## [COMPITI DA SVOLGERE]
1. Nel brano sul giornale e il fascismo, in quale anno viene chiuso il giornale?
2. Riprendi il brano sul giornale e il fascismo e proseguilo dopo la sua ultima frase.

## [ESTRATTO DEL DOCUMENTO]
◇ ◇ ◇ ◇ ◇ ◇ ◇
Anche quando si trattava della contesa politica le posizioni erano chiare; tra  il Giretti (radicale), e il   Gay (socialista) si sponsorizza il giolittiano Bosio. Quando la marcia su Roma si avvicina e lo squadrismo diventa imperante, il giornale, con la classica posizione dell’equidistanza dagli “opposti estremismi”, si schiera contro i rossi e i neri, ma, poi, alla fine,  vi è l’auspicio di cantare tutti insiemi  “Giovinezza Giovinezza”.

Sicuramente non adesione ideologica al fascismo, e  quest’ultimo era  visto come strumento e fatto d’ordine contro il sovvertimento bolscevico. Chiarezza fino in fondo: liberalismo e fascismo non possono fondersi, ci mancherebbe, ma alla politica di Mussolini  qualche merito bisogna pur riconoscerlo. Peccato  che tanto tatto, e qualche giudizio non gradito, portano nel 1926, IV anno dell’Era fascista, alla chiusura del giornale.
◇ ◇ ◇ ◇ ◇ ◇ ◇
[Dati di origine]
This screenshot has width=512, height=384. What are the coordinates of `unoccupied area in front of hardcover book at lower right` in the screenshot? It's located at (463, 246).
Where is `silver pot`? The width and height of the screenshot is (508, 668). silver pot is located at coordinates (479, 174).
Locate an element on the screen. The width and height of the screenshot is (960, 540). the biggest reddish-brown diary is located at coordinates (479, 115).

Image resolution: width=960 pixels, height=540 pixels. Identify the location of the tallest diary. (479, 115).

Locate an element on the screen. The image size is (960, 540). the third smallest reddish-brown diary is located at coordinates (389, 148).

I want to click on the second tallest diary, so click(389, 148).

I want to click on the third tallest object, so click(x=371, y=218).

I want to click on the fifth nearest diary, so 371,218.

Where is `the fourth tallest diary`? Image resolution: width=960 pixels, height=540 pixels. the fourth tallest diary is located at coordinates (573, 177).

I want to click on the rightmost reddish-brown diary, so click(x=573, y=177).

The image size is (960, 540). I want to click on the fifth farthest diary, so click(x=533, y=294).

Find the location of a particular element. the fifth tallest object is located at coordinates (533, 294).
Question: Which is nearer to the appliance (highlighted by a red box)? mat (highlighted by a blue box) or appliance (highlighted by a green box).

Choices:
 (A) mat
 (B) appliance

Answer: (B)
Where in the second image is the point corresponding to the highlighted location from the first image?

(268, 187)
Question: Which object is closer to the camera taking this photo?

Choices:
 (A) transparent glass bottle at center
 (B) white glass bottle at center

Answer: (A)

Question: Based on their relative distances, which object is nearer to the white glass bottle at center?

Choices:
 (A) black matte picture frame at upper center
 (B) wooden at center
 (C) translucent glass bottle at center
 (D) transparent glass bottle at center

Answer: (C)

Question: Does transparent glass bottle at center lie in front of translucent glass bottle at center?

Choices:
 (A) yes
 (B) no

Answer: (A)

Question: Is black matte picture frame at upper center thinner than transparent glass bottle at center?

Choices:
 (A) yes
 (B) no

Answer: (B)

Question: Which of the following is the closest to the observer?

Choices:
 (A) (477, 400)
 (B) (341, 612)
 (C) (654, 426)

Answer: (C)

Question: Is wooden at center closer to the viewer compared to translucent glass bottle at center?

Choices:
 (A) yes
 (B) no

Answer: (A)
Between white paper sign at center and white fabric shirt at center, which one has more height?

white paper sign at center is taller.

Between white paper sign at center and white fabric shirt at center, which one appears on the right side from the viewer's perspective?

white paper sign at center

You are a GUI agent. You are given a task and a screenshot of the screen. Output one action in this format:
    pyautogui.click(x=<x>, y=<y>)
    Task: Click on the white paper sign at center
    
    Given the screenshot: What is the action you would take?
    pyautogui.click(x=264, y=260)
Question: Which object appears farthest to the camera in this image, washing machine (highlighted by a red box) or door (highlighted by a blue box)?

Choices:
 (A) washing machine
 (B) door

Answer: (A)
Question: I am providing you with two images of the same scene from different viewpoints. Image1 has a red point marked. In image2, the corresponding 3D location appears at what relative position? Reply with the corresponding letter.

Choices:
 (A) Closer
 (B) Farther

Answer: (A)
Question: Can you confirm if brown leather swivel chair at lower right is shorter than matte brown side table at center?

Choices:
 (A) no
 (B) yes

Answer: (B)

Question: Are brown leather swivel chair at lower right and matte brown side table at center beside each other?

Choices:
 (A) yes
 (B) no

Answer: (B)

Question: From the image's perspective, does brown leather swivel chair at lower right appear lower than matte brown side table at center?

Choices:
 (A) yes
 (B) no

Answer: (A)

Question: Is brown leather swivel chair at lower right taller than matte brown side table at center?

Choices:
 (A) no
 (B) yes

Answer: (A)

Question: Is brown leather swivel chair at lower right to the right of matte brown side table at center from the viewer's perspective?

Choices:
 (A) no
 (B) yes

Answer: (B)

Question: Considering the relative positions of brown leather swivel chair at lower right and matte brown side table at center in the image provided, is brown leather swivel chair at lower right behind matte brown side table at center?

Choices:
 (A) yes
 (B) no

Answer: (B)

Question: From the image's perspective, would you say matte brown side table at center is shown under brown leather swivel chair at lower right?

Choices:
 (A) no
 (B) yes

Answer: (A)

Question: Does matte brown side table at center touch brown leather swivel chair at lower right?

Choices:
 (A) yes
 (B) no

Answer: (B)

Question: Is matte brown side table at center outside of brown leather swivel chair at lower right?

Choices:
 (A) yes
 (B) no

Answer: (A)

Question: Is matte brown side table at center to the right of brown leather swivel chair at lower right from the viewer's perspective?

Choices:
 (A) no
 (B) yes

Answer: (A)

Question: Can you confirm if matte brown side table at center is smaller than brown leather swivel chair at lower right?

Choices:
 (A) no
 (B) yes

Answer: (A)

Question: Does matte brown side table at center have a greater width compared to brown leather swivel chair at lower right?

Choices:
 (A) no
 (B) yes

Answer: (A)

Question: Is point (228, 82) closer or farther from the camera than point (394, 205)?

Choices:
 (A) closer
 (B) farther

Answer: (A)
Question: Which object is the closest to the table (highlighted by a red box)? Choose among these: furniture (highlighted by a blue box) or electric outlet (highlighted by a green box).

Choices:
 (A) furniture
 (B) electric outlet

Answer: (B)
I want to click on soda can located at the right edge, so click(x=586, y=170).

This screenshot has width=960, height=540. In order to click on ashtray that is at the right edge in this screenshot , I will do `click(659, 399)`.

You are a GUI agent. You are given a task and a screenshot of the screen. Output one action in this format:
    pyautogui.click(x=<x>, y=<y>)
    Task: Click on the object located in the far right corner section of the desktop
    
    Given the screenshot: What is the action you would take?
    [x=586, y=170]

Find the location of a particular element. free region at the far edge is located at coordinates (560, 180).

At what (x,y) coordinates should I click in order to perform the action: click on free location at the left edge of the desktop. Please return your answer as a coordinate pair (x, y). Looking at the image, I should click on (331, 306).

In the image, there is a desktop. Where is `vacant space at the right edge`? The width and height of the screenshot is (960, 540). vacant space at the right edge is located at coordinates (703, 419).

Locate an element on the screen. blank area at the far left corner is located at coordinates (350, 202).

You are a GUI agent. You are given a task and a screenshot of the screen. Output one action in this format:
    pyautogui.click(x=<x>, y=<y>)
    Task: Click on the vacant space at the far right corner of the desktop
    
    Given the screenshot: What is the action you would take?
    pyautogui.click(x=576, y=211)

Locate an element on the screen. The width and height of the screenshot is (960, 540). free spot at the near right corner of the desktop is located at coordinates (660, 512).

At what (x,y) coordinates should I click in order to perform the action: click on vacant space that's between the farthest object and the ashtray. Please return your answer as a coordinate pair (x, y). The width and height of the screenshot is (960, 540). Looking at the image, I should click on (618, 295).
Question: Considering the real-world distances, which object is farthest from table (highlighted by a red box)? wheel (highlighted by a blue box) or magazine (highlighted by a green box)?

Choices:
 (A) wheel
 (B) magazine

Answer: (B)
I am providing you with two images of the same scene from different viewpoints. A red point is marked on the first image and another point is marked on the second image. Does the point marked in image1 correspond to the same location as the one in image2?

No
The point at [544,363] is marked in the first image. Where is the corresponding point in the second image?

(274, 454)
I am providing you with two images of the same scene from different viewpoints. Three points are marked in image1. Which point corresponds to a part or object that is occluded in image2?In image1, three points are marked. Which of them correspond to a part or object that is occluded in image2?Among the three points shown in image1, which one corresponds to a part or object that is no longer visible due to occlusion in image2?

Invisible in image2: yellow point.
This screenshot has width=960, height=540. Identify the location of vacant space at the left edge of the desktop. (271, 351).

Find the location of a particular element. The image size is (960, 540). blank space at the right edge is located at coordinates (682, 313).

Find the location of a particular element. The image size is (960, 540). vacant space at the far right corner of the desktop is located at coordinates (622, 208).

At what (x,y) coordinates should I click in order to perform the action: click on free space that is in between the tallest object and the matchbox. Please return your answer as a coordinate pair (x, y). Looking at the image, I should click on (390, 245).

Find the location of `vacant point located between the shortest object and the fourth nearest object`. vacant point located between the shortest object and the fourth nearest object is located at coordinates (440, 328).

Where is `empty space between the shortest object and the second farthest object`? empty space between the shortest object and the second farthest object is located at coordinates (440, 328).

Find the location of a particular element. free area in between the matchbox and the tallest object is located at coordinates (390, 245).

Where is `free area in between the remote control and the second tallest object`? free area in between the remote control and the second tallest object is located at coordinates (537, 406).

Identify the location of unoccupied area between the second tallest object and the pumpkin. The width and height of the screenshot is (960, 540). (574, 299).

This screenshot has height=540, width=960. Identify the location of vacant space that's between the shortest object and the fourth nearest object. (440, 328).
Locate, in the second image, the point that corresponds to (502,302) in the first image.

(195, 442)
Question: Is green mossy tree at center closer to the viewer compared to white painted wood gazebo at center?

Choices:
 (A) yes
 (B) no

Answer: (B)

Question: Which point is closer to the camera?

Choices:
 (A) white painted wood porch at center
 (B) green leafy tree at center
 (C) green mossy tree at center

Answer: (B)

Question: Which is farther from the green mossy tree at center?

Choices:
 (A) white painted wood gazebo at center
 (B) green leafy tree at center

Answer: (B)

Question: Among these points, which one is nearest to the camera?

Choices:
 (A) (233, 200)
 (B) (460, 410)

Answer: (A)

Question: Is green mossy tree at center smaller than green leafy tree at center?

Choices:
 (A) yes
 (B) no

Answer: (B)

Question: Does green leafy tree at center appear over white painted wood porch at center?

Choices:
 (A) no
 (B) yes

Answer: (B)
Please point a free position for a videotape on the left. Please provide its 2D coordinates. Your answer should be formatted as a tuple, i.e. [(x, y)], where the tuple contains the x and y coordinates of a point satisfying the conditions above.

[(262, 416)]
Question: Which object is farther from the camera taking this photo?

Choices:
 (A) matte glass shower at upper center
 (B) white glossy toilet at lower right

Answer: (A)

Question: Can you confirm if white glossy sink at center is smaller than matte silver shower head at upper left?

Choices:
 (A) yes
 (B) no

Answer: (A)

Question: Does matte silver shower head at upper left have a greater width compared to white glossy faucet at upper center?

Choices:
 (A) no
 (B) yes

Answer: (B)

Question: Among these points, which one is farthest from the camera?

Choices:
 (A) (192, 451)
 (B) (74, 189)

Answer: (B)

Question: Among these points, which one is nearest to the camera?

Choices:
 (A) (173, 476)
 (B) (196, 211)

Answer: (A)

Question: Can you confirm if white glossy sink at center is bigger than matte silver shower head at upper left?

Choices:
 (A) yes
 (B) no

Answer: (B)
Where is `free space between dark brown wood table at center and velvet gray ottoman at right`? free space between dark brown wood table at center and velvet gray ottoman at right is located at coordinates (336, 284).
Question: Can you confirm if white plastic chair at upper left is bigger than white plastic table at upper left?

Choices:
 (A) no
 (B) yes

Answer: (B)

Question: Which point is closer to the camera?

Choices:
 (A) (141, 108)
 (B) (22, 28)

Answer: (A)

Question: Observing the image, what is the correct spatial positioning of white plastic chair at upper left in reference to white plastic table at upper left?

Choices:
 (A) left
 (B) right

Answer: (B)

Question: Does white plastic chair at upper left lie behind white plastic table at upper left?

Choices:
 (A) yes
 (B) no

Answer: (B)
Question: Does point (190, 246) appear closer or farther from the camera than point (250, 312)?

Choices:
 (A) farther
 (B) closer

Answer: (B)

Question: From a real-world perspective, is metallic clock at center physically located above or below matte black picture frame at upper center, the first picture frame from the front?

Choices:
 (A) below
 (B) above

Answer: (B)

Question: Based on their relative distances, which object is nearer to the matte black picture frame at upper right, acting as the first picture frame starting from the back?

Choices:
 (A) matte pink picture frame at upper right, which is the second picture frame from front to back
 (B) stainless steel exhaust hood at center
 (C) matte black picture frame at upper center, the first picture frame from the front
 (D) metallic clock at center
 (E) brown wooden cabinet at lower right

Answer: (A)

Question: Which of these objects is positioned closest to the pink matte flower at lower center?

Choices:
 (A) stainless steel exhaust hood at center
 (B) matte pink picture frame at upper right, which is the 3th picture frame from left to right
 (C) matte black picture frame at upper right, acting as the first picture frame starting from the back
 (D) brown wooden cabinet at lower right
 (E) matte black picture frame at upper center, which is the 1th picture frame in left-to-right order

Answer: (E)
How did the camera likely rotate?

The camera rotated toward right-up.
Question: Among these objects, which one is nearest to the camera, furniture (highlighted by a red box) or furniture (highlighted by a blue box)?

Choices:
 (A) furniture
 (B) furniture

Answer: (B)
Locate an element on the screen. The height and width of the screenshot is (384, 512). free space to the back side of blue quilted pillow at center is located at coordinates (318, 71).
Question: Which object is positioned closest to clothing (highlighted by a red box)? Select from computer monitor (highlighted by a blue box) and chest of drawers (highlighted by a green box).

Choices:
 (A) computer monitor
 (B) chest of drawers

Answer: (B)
◇ ◇ ◇ ◇ ◇ ◇ ◇
## [RISPOSTE AI COMPITI]
1. Nel 1926, IV anno dell'Era fascista.

2.
Rinasce nel 1948, sull’onda della fine del fascismo e della Resistenza, con posizioni liberalsocialiste, all’interno di quella cornice di progetto culturale di Giustizia e Libertà, sui  valori della laicità della scuola, dell’antifascismo e dell’Europa per poi  spegnersi definitivamente nel 1951.

Quello di Giulio Giordano è un bel libro: scritto con passione e rigore, e che offre un affresco di cultura, politica, storia e costume della Val Pellice, e indirettamente dell’epoca, tra due secoli.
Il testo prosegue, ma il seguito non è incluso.